_Texto:_
+ + + + + + +
O Deus que não tem ninguém na sua lista

Repetidamente negado por Paulo Brabo

Nesse momento entra em cena esse sujeito J. Harold Ellens, um psicólogo norte-americano que em seus livros e artigos defende essencialmente uma ideia: a de que a notícia evangelical da graça incondicional e do perdão universal dos pecados não representa apenas a única chance para a salvação espiritual da humanidade, mas a única chance para a salvação dos nossos distúrbios mentais. E que, de fato, não existe diferença entre uma coisa e outra.

Desde que a psicologia ganhou alguma reputação como disciplina e como prática seus méritos, seu vocabulário e suas ênfases tem sido apropriados (ou, alternativamente, questionados) por muitos cristãos a fim de legitimar suas próprias versões da ortodoxia. Ellens, no entanto, está a milhas de distância da banalidade de obras como Jesus, o maior psicólogo que já existiu; do ponto de vista privilegiado ao qual nos erguem as suas reflexões, descortina-se um horizonte desconcertante.

Ellens talvez seja o mais articulado proponente de um movimento de interpretação que até onde sei ainda não tem nome, mas que podemos chamar interinamente de teologia da graça radical (a partir de um dos mais celebrados volumes de Ellens, Radical Grace).
+ + + + + + +
_Instruções:_
A: Responda com base no texto sobre Ellens e a graça radical:
(i) Qual é a profissão de J. Harold Ellens e de que país ele é?
(ii) Que obra o texto cita como exemplo da banalidade da qual Ellens está distante?
(iii) Qual é o título do volume de Ellens que dá origem ao nome provisório do movimento?
B: Prossiga com o texto sobre Ellens e a teologia da graça radical a partir da última frase.

_Dados fornecidos:_
+ + + + + + +
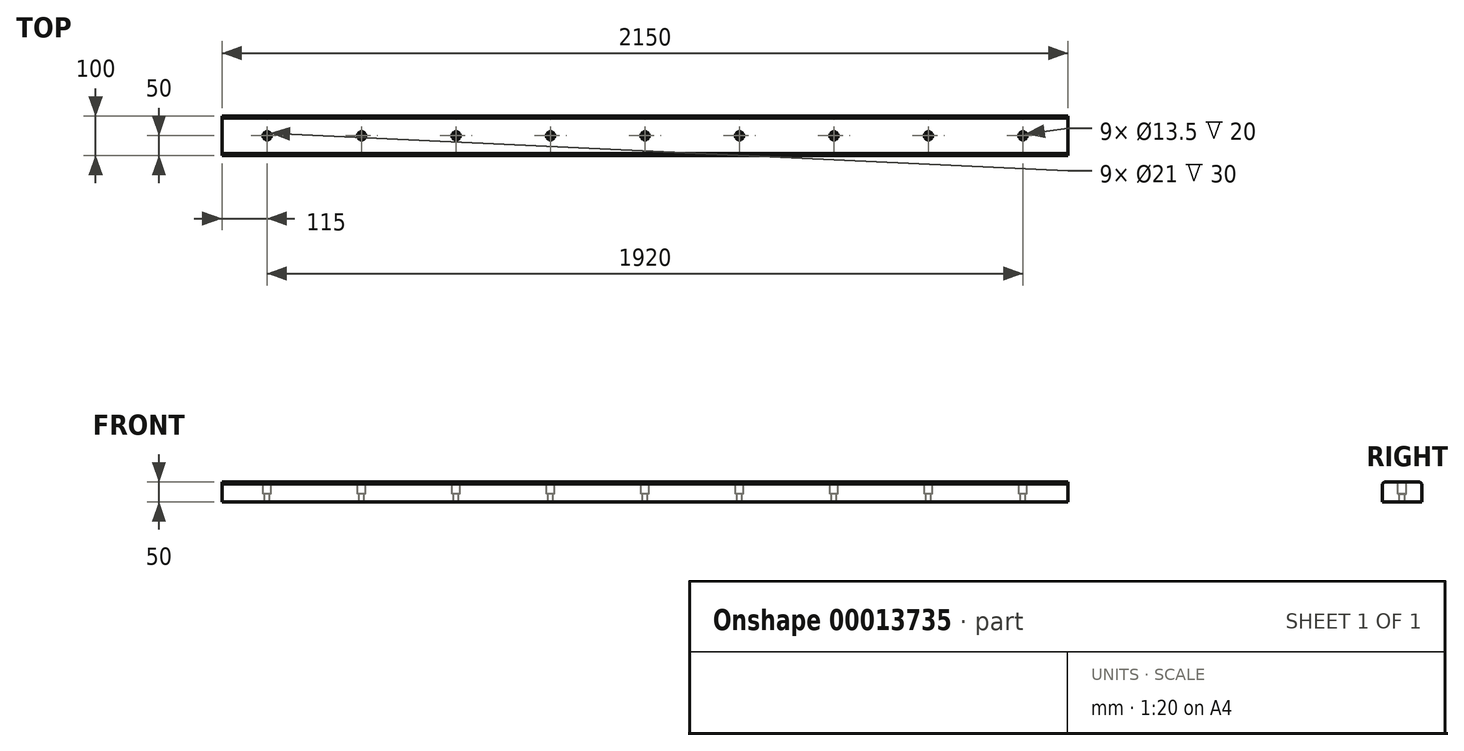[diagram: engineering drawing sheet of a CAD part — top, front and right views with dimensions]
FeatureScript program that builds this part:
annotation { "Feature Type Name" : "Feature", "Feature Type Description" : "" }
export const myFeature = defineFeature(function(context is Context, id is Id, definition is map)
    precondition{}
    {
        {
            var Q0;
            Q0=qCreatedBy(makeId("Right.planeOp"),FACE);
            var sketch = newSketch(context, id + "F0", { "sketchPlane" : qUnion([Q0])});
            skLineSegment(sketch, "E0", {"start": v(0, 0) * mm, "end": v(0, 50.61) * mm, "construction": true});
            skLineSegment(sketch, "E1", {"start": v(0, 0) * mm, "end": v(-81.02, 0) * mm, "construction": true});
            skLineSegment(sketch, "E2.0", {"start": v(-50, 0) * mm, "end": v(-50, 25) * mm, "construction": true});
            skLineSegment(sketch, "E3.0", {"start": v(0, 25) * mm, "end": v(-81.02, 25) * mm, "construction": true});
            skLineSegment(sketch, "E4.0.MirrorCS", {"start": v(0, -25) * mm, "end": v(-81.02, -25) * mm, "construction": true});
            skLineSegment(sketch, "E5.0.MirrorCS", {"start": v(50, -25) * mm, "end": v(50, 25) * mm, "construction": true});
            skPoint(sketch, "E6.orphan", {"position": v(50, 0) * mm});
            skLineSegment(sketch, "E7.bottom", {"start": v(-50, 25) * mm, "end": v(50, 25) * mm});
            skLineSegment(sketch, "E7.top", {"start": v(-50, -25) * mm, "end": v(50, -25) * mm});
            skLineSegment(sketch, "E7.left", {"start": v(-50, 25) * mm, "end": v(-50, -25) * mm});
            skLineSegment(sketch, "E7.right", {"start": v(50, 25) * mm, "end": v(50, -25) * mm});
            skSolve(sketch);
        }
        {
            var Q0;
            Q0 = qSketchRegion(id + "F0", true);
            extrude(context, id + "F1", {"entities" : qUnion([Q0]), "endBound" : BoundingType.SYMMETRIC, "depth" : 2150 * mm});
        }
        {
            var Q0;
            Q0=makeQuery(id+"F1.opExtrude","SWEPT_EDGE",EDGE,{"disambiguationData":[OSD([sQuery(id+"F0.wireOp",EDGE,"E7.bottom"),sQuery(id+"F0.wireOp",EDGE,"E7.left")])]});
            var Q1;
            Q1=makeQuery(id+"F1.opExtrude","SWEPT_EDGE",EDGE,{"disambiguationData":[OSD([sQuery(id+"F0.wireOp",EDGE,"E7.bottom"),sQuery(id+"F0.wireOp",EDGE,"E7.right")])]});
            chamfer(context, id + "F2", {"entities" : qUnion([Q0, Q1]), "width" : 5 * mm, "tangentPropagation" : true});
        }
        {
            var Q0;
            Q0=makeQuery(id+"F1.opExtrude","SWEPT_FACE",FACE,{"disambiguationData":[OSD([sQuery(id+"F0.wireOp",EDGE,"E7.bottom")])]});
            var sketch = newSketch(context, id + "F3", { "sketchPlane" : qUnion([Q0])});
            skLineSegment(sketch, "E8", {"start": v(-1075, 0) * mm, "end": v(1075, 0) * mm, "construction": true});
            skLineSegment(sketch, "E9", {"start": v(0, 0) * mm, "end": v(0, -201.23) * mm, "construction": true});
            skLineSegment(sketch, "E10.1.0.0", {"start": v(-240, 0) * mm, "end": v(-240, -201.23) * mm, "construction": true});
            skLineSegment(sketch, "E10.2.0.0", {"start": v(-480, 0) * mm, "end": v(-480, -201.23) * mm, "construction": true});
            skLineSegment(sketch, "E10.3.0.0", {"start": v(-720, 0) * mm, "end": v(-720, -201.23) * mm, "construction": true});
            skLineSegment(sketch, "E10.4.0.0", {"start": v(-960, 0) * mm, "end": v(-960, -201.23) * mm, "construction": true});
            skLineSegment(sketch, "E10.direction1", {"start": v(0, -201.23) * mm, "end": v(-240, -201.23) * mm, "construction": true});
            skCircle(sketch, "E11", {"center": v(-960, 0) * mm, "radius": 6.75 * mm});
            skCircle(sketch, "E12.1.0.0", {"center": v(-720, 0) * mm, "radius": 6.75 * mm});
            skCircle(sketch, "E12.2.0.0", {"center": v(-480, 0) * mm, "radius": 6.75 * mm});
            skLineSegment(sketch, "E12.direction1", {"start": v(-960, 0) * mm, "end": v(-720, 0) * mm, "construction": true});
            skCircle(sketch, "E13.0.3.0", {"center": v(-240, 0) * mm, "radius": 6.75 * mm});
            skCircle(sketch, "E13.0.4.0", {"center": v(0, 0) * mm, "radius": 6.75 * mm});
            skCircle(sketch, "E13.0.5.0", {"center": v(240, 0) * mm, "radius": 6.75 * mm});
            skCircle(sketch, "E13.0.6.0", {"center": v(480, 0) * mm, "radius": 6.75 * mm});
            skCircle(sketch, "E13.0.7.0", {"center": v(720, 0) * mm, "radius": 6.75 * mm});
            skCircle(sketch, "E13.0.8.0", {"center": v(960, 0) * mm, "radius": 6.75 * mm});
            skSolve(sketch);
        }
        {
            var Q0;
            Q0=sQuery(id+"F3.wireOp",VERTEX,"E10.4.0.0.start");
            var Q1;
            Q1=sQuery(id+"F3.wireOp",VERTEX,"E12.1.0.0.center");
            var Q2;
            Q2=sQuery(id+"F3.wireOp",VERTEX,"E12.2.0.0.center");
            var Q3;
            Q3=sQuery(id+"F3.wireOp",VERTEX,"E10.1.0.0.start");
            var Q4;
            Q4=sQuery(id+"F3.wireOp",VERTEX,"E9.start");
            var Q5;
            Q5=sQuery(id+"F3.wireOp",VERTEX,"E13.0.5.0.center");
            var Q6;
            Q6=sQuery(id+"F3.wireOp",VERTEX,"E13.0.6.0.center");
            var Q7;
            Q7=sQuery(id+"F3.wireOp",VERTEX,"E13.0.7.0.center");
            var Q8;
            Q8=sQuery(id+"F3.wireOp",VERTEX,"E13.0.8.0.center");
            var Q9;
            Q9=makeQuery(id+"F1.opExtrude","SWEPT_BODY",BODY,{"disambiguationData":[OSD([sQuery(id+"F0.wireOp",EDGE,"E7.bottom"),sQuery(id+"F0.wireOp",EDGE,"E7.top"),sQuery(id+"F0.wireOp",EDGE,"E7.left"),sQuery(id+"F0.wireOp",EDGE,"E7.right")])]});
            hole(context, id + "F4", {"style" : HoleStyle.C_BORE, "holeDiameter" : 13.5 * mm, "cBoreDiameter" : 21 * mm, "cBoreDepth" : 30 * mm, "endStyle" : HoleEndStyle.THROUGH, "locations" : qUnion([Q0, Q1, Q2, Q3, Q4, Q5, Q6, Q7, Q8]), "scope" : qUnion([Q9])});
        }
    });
+ + + + + + +
_Resultados:_
A:
(i) Psicólogo, norte-americano.
(ii) Jesus, o maior psicólogo que já existiu.
(iii) Radical Grace.

B:
Não há na verdade grande coerência de pensamento entre os proponentes dessa visão, e nem poderia haver. O que pode ser dito a respeito desses caras (e já fui visto bebendo e comendo entre eles) é que intuem antes de tudo que Deus é um sujeito muito mais gentil e desencanado do que sugerem as ortodoxias usuais. Deus não está muito interessado em saber se você fica admirando as pernas de gente do sexo errado e não controla onde você passa suas manhãs e noites de domingo; Deus não vai ficar ruborizado se você engravidar a sua noiva e não vai mandar ninguém para o inferno por acreditar na evolução, por fumar um baseado ou por beijar uma estátua. Esse Deus não tem o rabo preso com ninguém, não aceita subornos e a ninguém rejeita; não tem ilusões, por isso não se rebaixa a aplicar critérios. A característica mais predominante do seu caráter – na verdade a única característica dele a que temos acesso e a única necessária – é seu inflexível cavalheirismo. O que ele quer é que você não machuque ninguém e não se machuque; se for para você se machucar que seja em favor dos outros, mas de modo inteiramente consciente, informado e sem ilusões.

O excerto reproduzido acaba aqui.